[Recorded data]
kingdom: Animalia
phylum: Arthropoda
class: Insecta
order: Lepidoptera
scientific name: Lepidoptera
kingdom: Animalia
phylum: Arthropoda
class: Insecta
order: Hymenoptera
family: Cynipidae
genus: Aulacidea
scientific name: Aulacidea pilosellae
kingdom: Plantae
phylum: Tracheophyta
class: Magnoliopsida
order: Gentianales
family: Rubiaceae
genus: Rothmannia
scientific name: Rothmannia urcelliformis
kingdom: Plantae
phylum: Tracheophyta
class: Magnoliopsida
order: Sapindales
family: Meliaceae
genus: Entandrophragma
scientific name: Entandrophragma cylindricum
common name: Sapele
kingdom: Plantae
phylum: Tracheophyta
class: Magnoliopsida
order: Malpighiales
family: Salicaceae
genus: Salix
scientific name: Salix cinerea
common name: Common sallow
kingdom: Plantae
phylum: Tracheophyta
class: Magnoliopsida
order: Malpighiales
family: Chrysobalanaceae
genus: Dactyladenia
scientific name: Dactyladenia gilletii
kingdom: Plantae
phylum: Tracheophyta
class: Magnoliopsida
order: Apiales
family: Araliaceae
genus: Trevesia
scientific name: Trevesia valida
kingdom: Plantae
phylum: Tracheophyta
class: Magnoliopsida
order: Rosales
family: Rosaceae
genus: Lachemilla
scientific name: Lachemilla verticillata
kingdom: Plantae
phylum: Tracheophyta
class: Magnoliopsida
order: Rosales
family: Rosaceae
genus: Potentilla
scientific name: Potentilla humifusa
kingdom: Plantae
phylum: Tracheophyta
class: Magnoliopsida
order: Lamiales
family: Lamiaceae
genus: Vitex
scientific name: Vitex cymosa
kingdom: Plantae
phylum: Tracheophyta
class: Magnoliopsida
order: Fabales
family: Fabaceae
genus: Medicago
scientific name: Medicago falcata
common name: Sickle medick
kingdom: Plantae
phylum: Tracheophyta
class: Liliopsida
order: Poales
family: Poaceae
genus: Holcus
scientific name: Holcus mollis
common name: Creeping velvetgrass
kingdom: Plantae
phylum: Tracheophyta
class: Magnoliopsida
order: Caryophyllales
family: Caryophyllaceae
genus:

THE REQUEST: Return every line of the material above that contains the word "common".

OUTPUT FOR THIS TASK:
common name: Sapele
common name: Common sallow
common name: Sickle medick
common name: Creeping velvetgrass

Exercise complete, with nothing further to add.